## Instruction
Each entry is to be repeated word for word, and the images are to be dropped.

[Transcribed page contents]
= Beginning of Section =

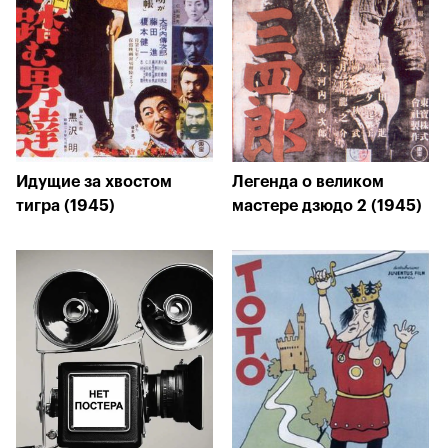
Идущие за хвостом
Легенда о великом
тигра (1945)
мастере дзюдо 2 (1945)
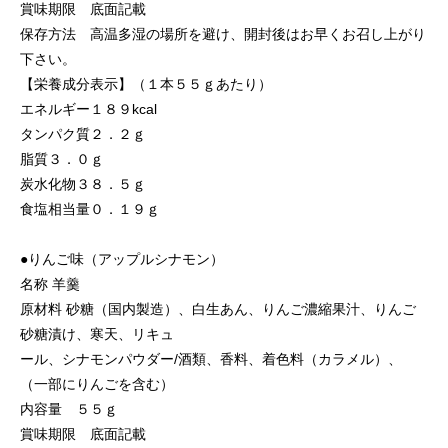
賞味期限 底面記載
保存方法 高温多湿の場所を避け、開封後はお早くお召し上がり
下さい。
【栄養成分表示】（１本５５ｇあたり）
エネルギー１８９kcal
タンパク質２．２ｇ
脂質３．０ｇ
炭水化物３８．５ｇ
食塩相当量０．１９ｇ
●りんご味（アップルシナモン）
名称 羊羹
原材料 砂糖（国内製造）、白生あん、りんご濃縮果汁、りんご
砂糖漬け、寒天、リキュ
ール、シナモンパウダー/酒類、香料、着色料（カラメル）、
（一部にりんごを含む）
内容量 ５５ｇ
賞味期限 底面記載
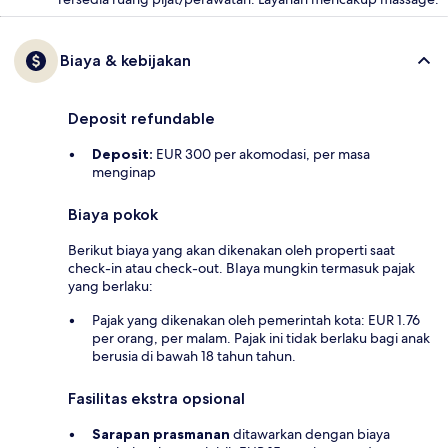
Biaya & kebijakan
Deposit refundable
Deposit:
EUR 300 per akomodasi, per masa
menginap
Biaya pokok
Berikut biaya yang akan dikenakan oleh properti saat
check-in atau check-out. BIaya mungkin termasuk pajak
yang berlaku:
Pajak yang dikenakan oleh pemerintah kota: EUR 1.76
per orang, per malam. Pajak ini tidak berlaku bagi anak
berusia di bawah 18 tahun tahun.
Fasilitas ekstra opsional
Sarapan prasmanan
ditawarkan dengan biaya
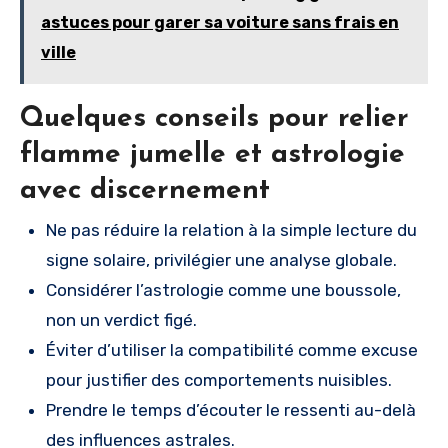
astuces pour garer sa voiture sans frais en
ville
Quelques conseils pour relier
flamme jumelle et astrologie
avec discernement
Ne pas réduire la relation à la simple lecture du
signe solaire, privilégier une analyse globale.
Considérer l’astrologie comme une boussole,
non un verdict figé.
Éviter d’utiliser la compatibilité comme excuse
pour justifier des comportements nuisibles.
Prendre le temps d’écouter le ressenti au-delà
des influences astrales.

= End of Section =

## Solution to this exercise
Идущие за хвостом
Легенда о великом
тигра (1945)
мастере дзюдо 2 (1945)
賞味期限 底面記載
保存方法 高温多湿の場所を避け、開封後はお早くお召し上がり
下さい。
【栄養成分表示】（１本５５ｇあたり）
エネルギー１８９kcal
タンパク質２．２ｇ
脂質３．０ｇ
炭水化物３８．５ｇ
食塩相当量０．１９ｇ
●りんご味（アップルシナモン）
名称 羊羹
原材料 砂糖（国内製造）、白生あん、りんご濃縮果汁、りんご
砂糖漬け、寒天、リキュ
ール、シナモンパウダー/酒類、香料、着色料（カラメル）、
（一部にりんごを含む）
内容量 ５５ｇ
賞味期限 底面記載
Biaya & kebijakan
Deposit refundable
Deposit:
EUR 300 per akomodasi, per masa
menginap
Biaya pokok
Berikut biaya yang akan dikenakan oleh properti saat
check-in atau check-out. BIaya mungkin termasuk pajak
yang berlaku:
Pajak yang dikenakan oleh pemerintah kota: EUR 1.76
per orang, per malam. Pajak ini tidak berlaku bagi anak
berusia di bawah 18 tahun tahun.
Fasilitas ekstra opsional
Sarapan prasmanan
ditawarkan dengan biaya
astuces pour garer sa voiture sans frais en
ville
Quelques conseils pour relier
flamme jumelle et astrologie
avec discernement
Ne pas réduire la relation à la simple lecture du
signe solaire, privilégier une analyse globale.
Considérer l’astrologie comme une boussole,
non un verdict figé.
Éviter d’utiliser la compatibilité comme excuse
pour justifier des comportements nuisibles.
Prendre le temps d’écouter le ressenti au-delà
des influences astrales.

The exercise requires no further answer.